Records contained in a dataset

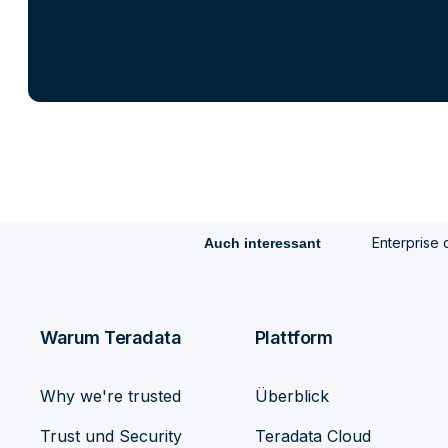
Enterprise 
Auch interessant
Warum Teradata
Plattform
Why we're trusted
Überblick
Trust und Security
Teradata Cloud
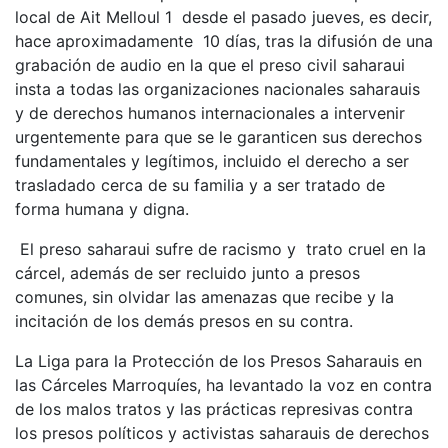
local de Ait Melloul 1 desde el pasado jueves, es decir,
hace aproximadamente 10 días, tras la difusión de una
grabación de audio en la que el preso civil saharaui
insta a todas las organizaciones nacionales saharauis
y de derechos humanos internacionales a intervenir
urgentemente para que se le garanticen sus derechos
fundamentales y legítimos, incluido el derecho a ser
trasladado cerca de su familia y a ser tratado de
forma humana y digna.
El preso saharaui sufre de racismo y trato cruel en la
cárcel, además de ser recluido junto a presos
comunes, sin olvidar las amenazas que recibe y la
incitación de los demás presos en su contra.
La Liga para la Protección de los Presos Saharauis en
las Cárceles Marroquíes, ha levantado la voz en contra
de los malos tratos y las prácticas represivas contra
los presos políticos y activistas saharauis de derechos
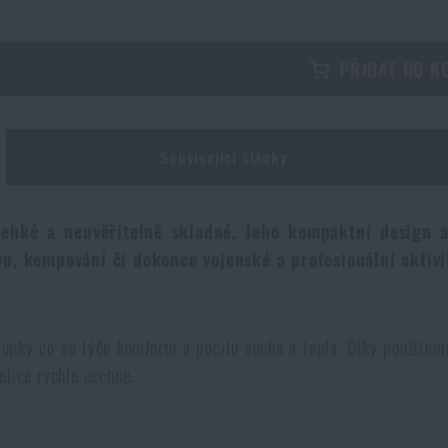
PŘIDAT DO K
Související články
ehké a neuvěřitelně skladné. Jeho kompaktní design a
ovu, kempování či dokonce vojenské a profesionální aktiv
upky co se týče komfortu a pocitu sucha a tepla. Díky použitém
elice rychle uschne.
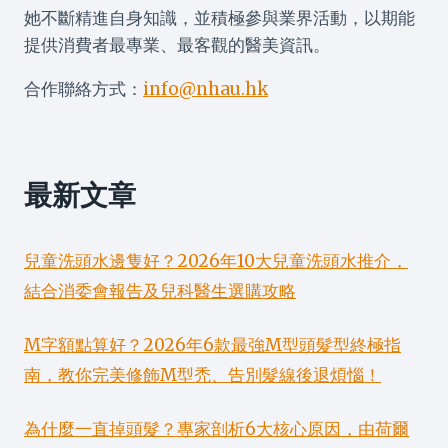
她不斷精進自身知識，並積極參與業界活動，以期能
提供消費者最專業、最客觀的醫美資訊。
合作聯絡方式：
info@nhau.hk
最新文章
兒童洗頭水邊隻好？2026年10大兒童洗頭水推介，
結合消委會報告及兒科醫生選購攻略
M字額點算好？2026年6款最強M型頭髮型終極指
南，教你完美修飾M型禿、告別髮線後退煩惱！
為什麼一直掉頭髮？專家剖析6大核心原因，由荷爾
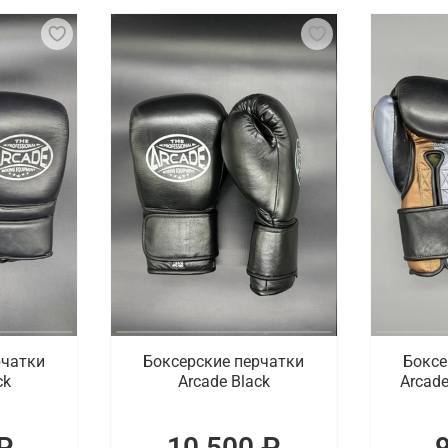
оторые используются в боксе и других единоборствах для 
тобы обеспечить комфорт и защитить костяшки пальцев и
есу, чтобы гарантировать максимальную защиту и контро
 время тренировок или боя.
ный предмет, но и символ силы, выносливости и спортивно
ор. В ассортименте доступны профессиональные тренирово
роверенных брендов с доставкой по Подольс
ей цене купить боксерские перчатки для начинающих и пр
маются проверенные спортивные бренды. Доставка оформл
рчатки
Боксерские перчатки
Боксе
ck
Arcade Black
Arcade
₽
10 500 ₽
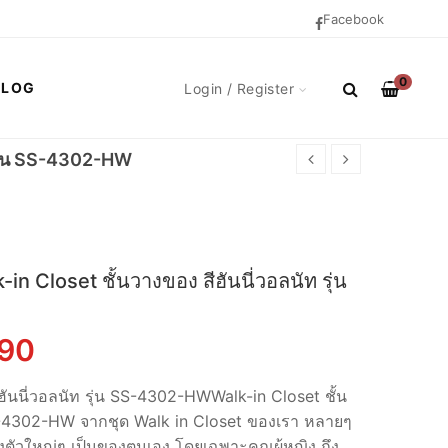
Facebook
0
BLOG
Login / Register
 รุ่น SS-4302-HW
n Closet ชั้นวางของ สีฮันนี่วอลนัท รุ่น
nal
Current
90
price
ฮันนี่วอลนัท รุ่น SS-4302-HWWalk-in Closet ชั้น
 SS-4302-HW จากชุด Walk in Closet ของเรา หลายๆ
is:
่งตัวใหญ่ๆ เป็นของตนเอง โดยเฉพาะคุณผู้หญิง ถึง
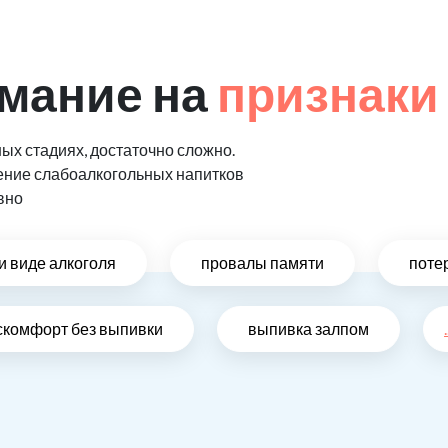
мание на
признаки
ых стадиях, достаточно сложно.
ение слабоалкогольных напитков
вно
и виде алкоголя
провалы памяти
поте
скомфорт без выпивки
выпивка залпом
.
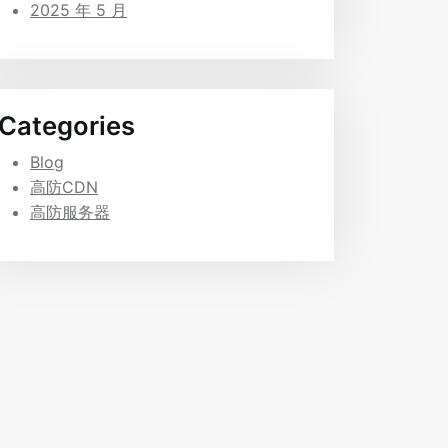
2025 年 5 月
Categories
Blog
高防CDN
高防服务器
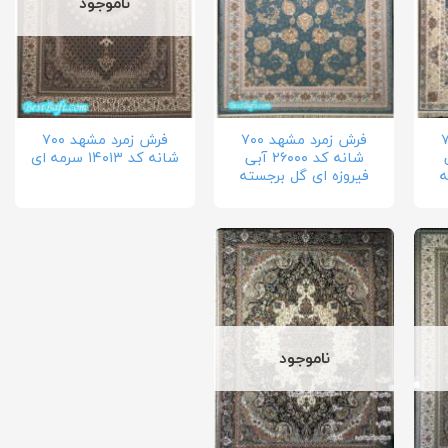
ناموجود
د ۷۰۰
فرش زمرد مشهد ۷۰۰
فرش زمرد مشهد ۷۰۰
بی
شانه کد ۲۶۰۰۰ آبی
شانه کد ۱۴۰۱۳ سرمه ای
ه
فیروزه ای گل برجسته
ناموجود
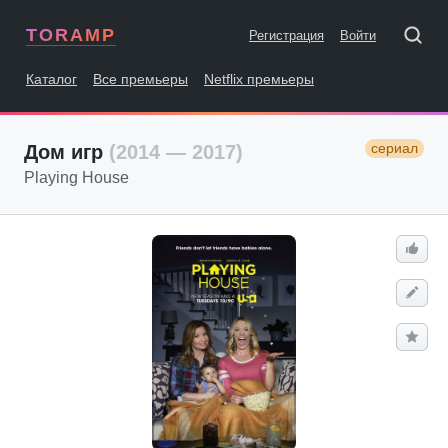
TORAMP
Регистрация
Войти
Каталог
Все премьеры
Netflix премьеры
сериал
Дом игр
(2014 — 2017)
Playing House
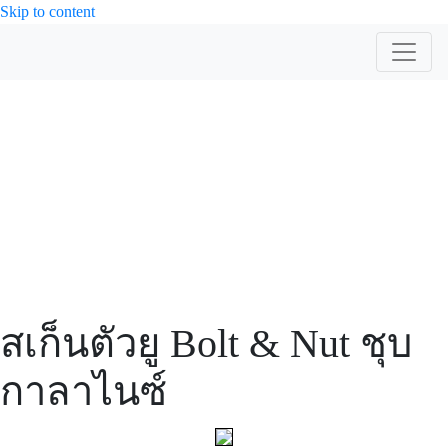
Skip to content
สินค้า
สเก็นตัวยู Bolt & Nut ชุบ
กาลาไนซ์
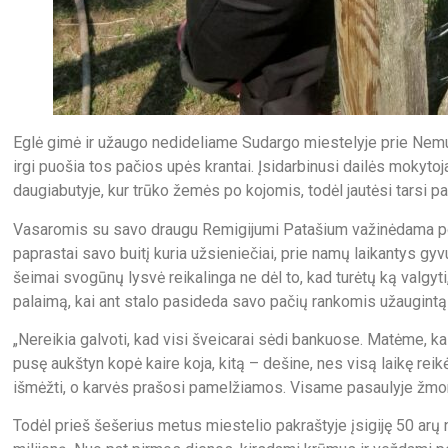
Eglė gimė ir užaugo nedideliame Sudargo miestelyje prie Nemuno
irgi puošia tos pačios upės krantai. Įsidarbinusi dailės mokytoj
daugiabutyje, kur trūko žemės po kojomis, todėl jautėsi tarsi pau
Vasaromis su savo draugu Remigijumi Patašium važinėdama po E
paprastai savo buitį kuria užsieniečiai, prie namų laikantys gyv
šeimai svogūnų lysvė reikalinga ne dėl to, kad turėtų ką valgyti, 
palaimą, kai ant stalo pasideda savo pačių rankomis užaugintą
„Nereikia galvoti, kad visi šveicarai sėdi bankuose. Matėme, k
pusę aukštyn kopė kaire koja, kitą – dešine, nes visą laikę reikėjo
išmėžti, o karvės prašosi pamelžiamos. Visame pasaulyje žmonė
Todėl prieš šešerius metus miestelio pakraštyje įsigiję 50 arų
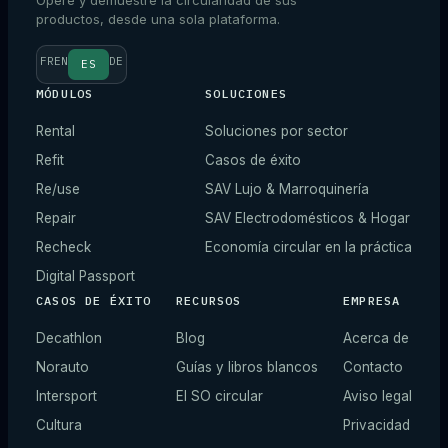
Opere y demuestre la circularidad de sus
productos, desde una sola plataforma.
FR
EN
DE
ES
MÓDULOS
SOLUCIONES
Rental
Soluciones por sector
Refit
Casos de éxito
Re/use
SAV Lujo & Marroquinería
Repair
SAV Electrodomésticos & Hogar
Recheck
Economía circular en la práctica
Digital Passport
CASOS DE ÉXITO
RECURSOS
EMPRESA
Decathlon
Blog
Acerca de
Norauto
Guías y libros blancos
Contacto
Intersport
El SO circular
Aviso legal
Cultura
Privacidad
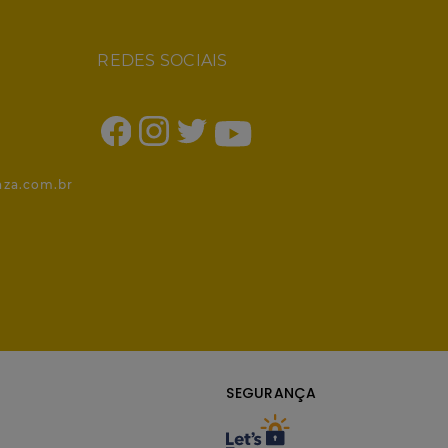
REDES SOCIAIS
1
nza.com.br
SEGURANÇA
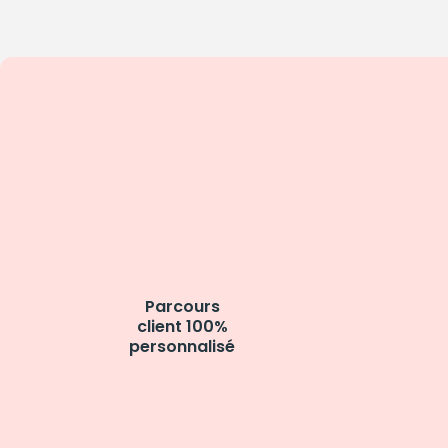
Parcours
client 100%
personnalisé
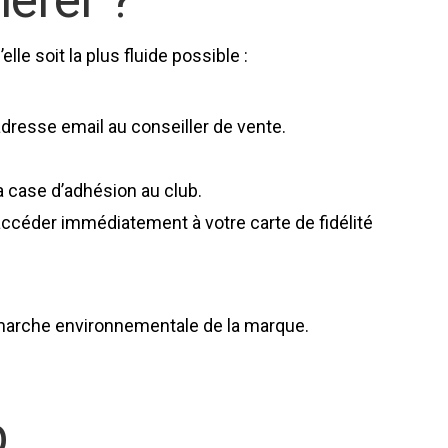
lle soit la plus fluide possible :
dresse email au conseiller de vente.
a case d’adhésion au club.
 accéder immédiatement à votre carte de fidélité
 démarche environnementale de la marque.
b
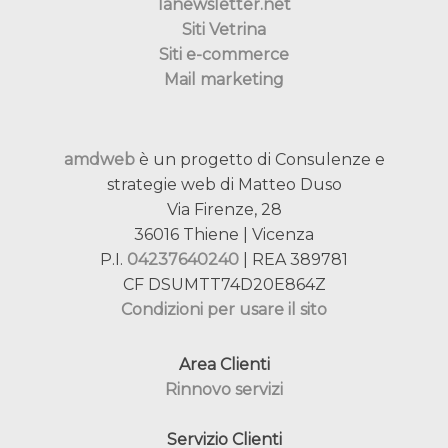
lanewsletter.net
Siti Vetrina
Siti e-commerce
Mail marketing
amdweb
è un progetto di Consulenze e
strategie web di Matteo Duso
Via Firenze, 28
36016 Thiene | Vicenza
P.I.
04237640240
| REA 389781
CF DSUMTT74D20E864Z
Condizioni per usare il sito
Area Clienti
Rinnovo servizi
Servizio Clienti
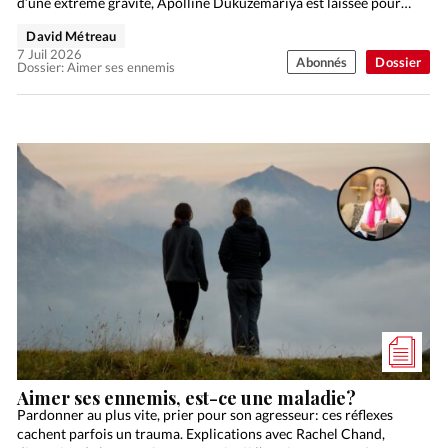
d’une extrême gravité, Apolline Dukuzemariya est laissée pour
morte en 1994…
David Métreau
7 Juil 2026
Abonnés
Dossier
Dossier: Aimer ses ennemis
Aimer ses ennemis, est-ce une maladie?
Pardonner au plus vite, prier pour son agresseur: ces réflexes
cachent parfois un trauma. Explications avec Rachel Chand,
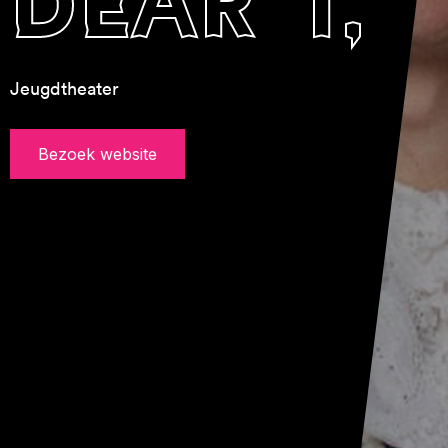
dear t,
Jeugdtheater
Bezoek website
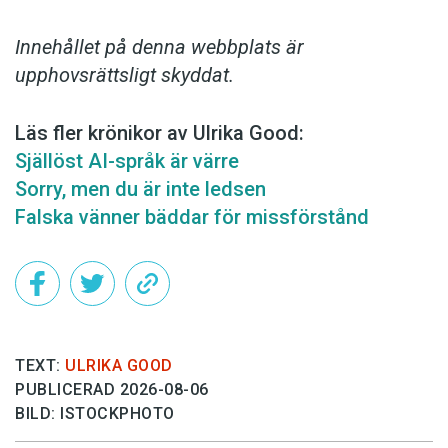
Innehållet på denna webbplats är
upphovsrättsligt skyddat.
Läs fler krönikor av Ulrika Good:
Själlöst AI-språk är värre
Sorry, men du är inte ledsen
Falska vänner bäddar för missförstånd
TEXT:
ULRIKA GOOD
PUBLICERAD 2026-08-06
BILD: ISTOCKPHOTO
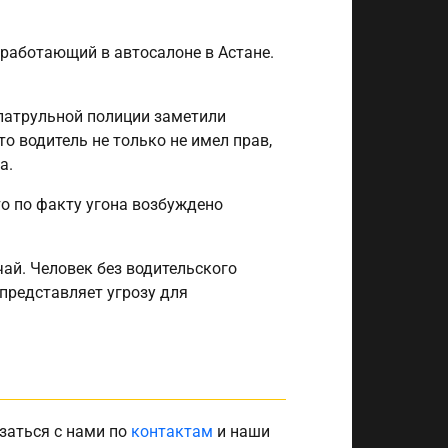
 работающий в автосалоне в Астане.
патрульной полиции заметили
о водитель не только не имел прав,
а.
то по факту угона возбуждено
ай. Человек без водительского
представляет угрозу для
заться с нами по
контактам
и наши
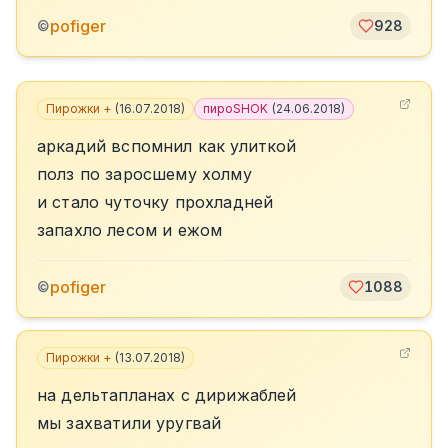
pofiger
©
928
Пирожки +
(
16.07.2018
)
пироSHOK
(
24.06.2018
)
аркадий вспомнил как улиткой
полз по заросшему холму
и стало чуточку прохладней
запахло лесом и ежом
pofiger
©
1088
Пирожки +
(
13.07.2018
)
на дельтапланах с дирижаблей
мы захватили уругвай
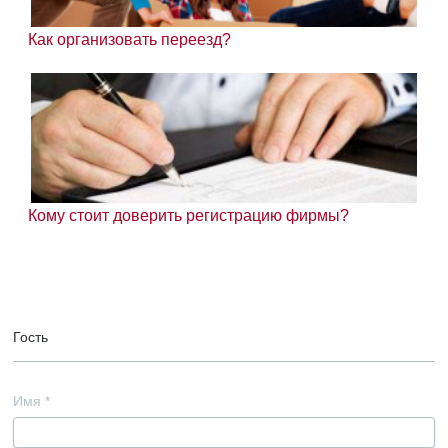
Как организовать переезд?
Кому стоит доверить регистрацию фирмы?
Гость
Имя
*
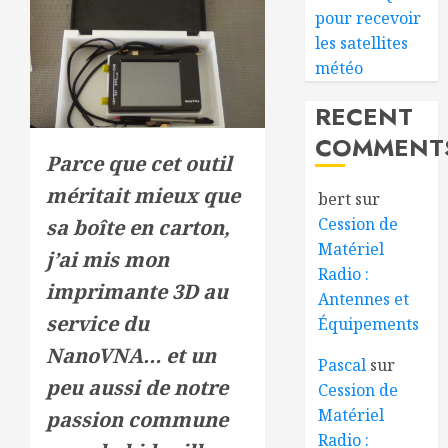
pour recevoir
les satellites
météo
RECENT
COMMENT
Parce que cet outil
méritait mieux que
bert
sur
Cession de
sa boîte en carton,
Matériel
j’ai mis mon
Radio :
imprimante 3D au
Antennes et
service du
Équipements
NanoVNA… et un
Pascal
sur
peu aussi de notre
Cession de
Matériel
passion commune
Radio :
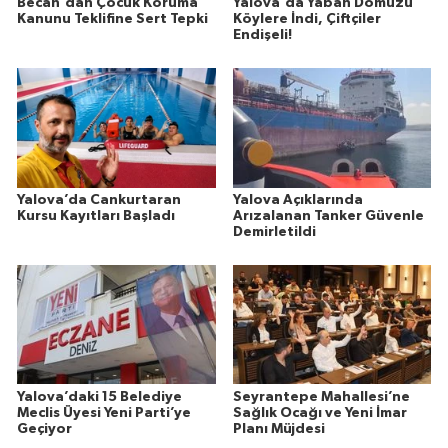
Becan'dan Çocuk Koruma
Yalova'da Yaban Domuzu
Kanunu Teklifine Sert Tepki
Köylere İndi, Çiftçiler
Endişeli!
Yalova’da Cankurtaran
Yalova Açıklarında
Kursu Kayıtları Başladı
Arızalanan Tanker Güvenle
Demirletildi
Yalova’daki 15 Belediye
Seyrantepe Mahallesi’ne
Meclis Üyesi Yeni Parti’ye
Sağlık Ocağı ve Yeni İmar
Geçiyor
Planı Müjdesi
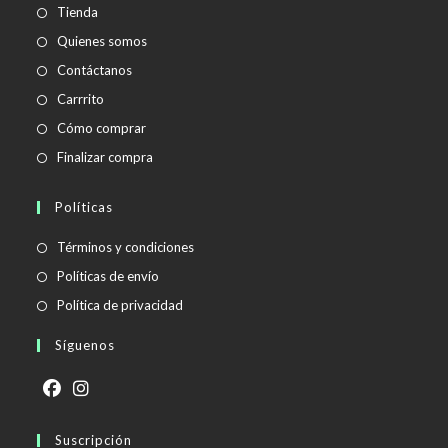
Tienda
Quienes somos
Contáctanos
Carrrito
Cómo comprar
Finalizar compra
Políticas
Se
Términos y condiciones
abre
Se
Políticas de envío
en
abre
Se
Política de privacidad
una
en
abre
Síguenos
nueva
una
en
pestaña
nueva
una
pestaña
nueva
Se
Se
pestaña
abre
Suscripción
abre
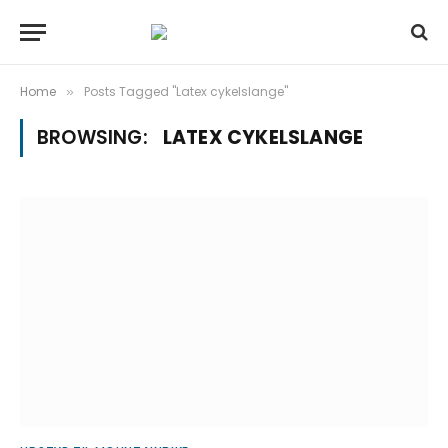
Home
Posts Tagged "Latex cykelslange"
»
BROWSING:
LATEX CYKELSLANGE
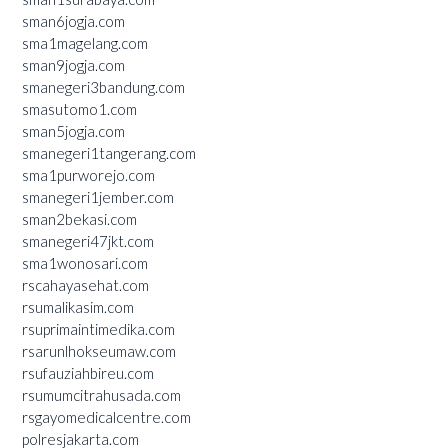
sman6jogja.com
sma1magelang.com
sman9jogja.com
smanegeri3bandung.com
smasutomo1.com
sman5jogja.com
smanegeri1tangerang.com
sma1purworejo.com
smanegeri1jember.com
sman2bekasi.com
smanegeri47jkt.com
sma1wonosari.com
rscahayasehat.com
rsumalikasim.com
rsuprimaintimedika.com
rsarunlhokseumaw.com
rsufauziahbireu.com
rsumumcitrahusada.com
rsgayomedicalcentre.com
polresjakarta.com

• **Brief**: Both ends included, copy word for word the lines from the top of the entries above through the line with "insta a todas". No pictures.

• **Answer for the task**:
Enterprise 
Auch interessant
Warum Teradata
Plattform
Why we're trusted
Überblick
Trust und Security
Teradata Cloud
local de Ait Melloul 1 desde el pasado jueves, es decir,
hace aproximadamente 10 días, tras la difusión de una
grabación de audio en la que el preso civil saharaui
insta a todas las organizaciones nacionales saharauis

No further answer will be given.